Many people have no idea what is the meaning of a primary or secondary tropical rainforest, and assume all jungles everywhere are the same. In fact, the term “primary”, “old growth”, or “virgin” is bandied around far too freely, and in most cases, inaccurately. Simply put, a primary forest is an untouched forest, most often within the context of logging activities, which should have never taken place in that forest area, whereas a secondary forest is a forest that has already been logged or disturbed in a significant way, by the activities of human beings. Here I will try to explain all this in as layman terms as possible.
First off, let’s look at the background context. There are very few forests left in Malaysia, where they can be considered “primary” or “virgin”. The vast majority of forest reserves you see in Malaysia as you travel around are already secondary forests, having been logged in the past. With the local timber supply long exhausted, many forest reserves are undergoing second or even third cycles of logging.
So how do you distinguish or tell apart primary forests from secondary? The easiest way is to observe the trees. A logged rainforest will have smaller trees and the there will be a poorly defined or unclear emergent layer, consisting of scattered leftover large trees; in heavily logged forests, even these emergent trees are missing, and the entire forest will look unmistakably “shredded” in appearance with only small trees standing (depending on the severity of the logging). Worse still, many forest reserves are now completely clear felled to make way for oil palm plantations.
Other obvious clues of disturbance are the dominance of secondary growth vegetation, such as bamboo, wild bananas, wild gingers, and the abundance of pioneer trees, and climbing vines that heavily enshroud the canopy of logged forest, as well as the ubiquitous resam fern (Dicranopteris linearis), which smothers the ground all along disturbed fringes, such as logging trails. Trees that regrew after logging took place many decades ago, may have curved/kinked trunks, as a result of trying to grow through dense thickets of climbers which always spring up due to increased sunlight penetrating the damaged canopy.
Generally speaking, mature rainforest trees have large, spreading crowns often spanning 20 meters or more in width, while immature rainforest trees have smallish cone shaped crowns that look slightly like Christmas trees, from afar. A preponderance of cone shaped or narrow crowns in the canopy layer is a strong indicator of past disturbance. When you consider how long it takes for most big rainforest trees to reach maturity (studies indicate it takes trees typically 60 years just to make the canopy), you begin to appreciate why untouched lowland rainforests are so valuable today; man cannot regrow what takes nature many hundreds or even thousands of years.
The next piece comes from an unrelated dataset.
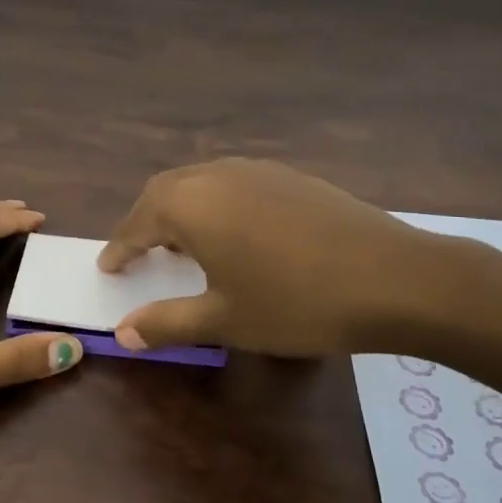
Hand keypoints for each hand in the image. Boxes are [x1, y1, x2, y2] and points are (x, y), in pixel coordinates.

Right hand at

A good indicator that you are in primary lowland rainforest if you enter it is the frequency of large trunks everywhere. Typical trunk diameters at breast height (dbh) should be around 70-100+ cm. Here and there, giant trees stand like gothic pillars in the dim light of the undergrowth, some individuals reaching almost 2 meters dbh or more, often arrayed with huge buttresses. Secondary forest on the other hand, would have trees more than 70 cm in trunk dbh as the exception, not the rule; large trees are rare.
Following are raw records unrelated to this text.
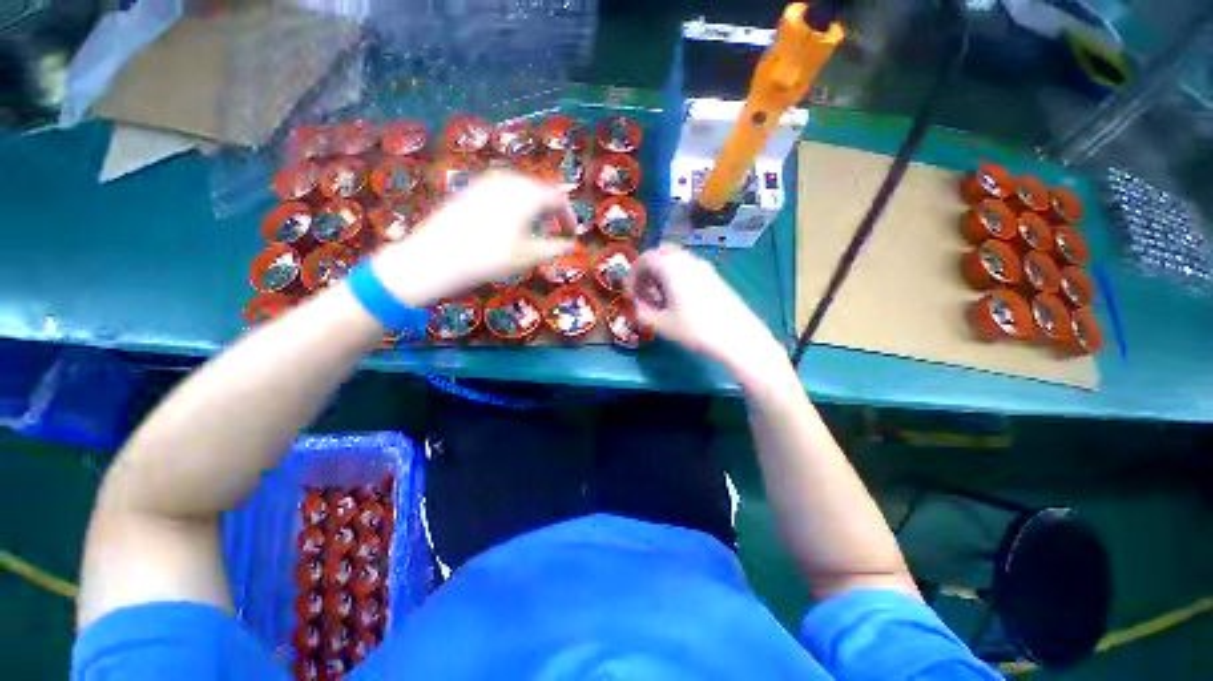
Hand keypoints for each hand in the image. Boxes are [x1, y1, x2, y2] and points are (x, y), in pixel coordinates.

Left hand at [371, 173, 574, 304]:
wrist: (437, 255)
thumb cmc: (490, 257)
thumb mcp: (529, 256)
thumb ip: (555, 248)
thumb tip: (571, 245)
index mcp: (528, 193)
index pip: (560, 198)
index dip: (569, 217)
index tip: (571, 235)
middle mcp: (510, 179)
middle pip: (541, 191)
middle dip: (552, 212)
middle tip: (555, 233)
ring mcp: (487, 181)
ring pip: (522, 190)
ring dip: (534, 208)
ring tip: (534, 230)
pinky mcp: (472, 188)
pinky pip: (503, 191)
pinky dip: (515, 205)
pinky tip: (509, 224)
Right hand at [629, 245, 788, 381]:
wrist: (737, 336)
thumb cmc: (695, 329)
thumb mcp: (662, 324)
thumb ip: (642, 312)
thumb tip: (637, 305)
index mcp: (671, 267)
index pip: (645, 259)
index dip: (633, 275)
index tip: (631, 293)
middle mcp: (687, 260)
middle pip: (661, 254)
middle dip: (648, 270)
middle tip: (645, 291)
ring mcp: (704, 266)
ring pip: (676, 260)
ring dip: (663, 273)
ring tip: (661, 298)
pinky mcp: (714, 276)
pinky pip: (688, 267)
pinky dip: (677, 276)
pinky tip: (679, 299)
The undergrowth in primary jungle is also usually sparse. This is not a very reliable sign however, since old secondary forest where the last logging activity took place many decades ago, also has sparse undergrowth. However, another characteristic of secondary forest (from personal observation) is increased mosquitoes. It is a misconception to think that all “jungle” has plenty of mosquitoes. Logging destroys the stratified layers of the rainforest, thus “chasing” out mosquitoes that previously inhabited these micro habitats, and bringing them into contact with humans. Logging or severe disturbance likely alters the micro habitats within the jungle, making the environment more conducive for mosquitoes to multiply too, as their former predators are reduced in numbers.
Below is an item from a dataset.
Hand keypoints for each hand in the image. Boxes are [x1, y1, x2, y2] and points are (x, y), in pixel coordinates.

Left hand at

A unique example of a “virgin” patch of rainforest that is also degraded at the same time, is the Bukit Nanas Forest Reserve, a tiny relic patch of lowland rainforest that still exists below the KL Tower. There are a few big trees still standing in this forest, but because its environment has been so compromised with all the development in KL, that there are relatively high numbers of mosquitoes there, although mosquitoes are mostly uncommon in untouched, virgin jungle, excluding swamplands. To see a very much larger area of primary untouched rainforest, one of the best places is Taman Negara, Malaysia’s premier protected area. And here, there are very few mosquitoes – compared to Bukit Nanas. A stark difference, even though both look quite the same (at least from the inside).
Finally, people who study animals, from birds to insects, will also readily tell you that the diversity and composition of species is drastically different, if comparing undisturbed forest with disturbed forest. Certain species of birds or insects are very rare or non existent in secondary forests, and only found in undisturbed tracts.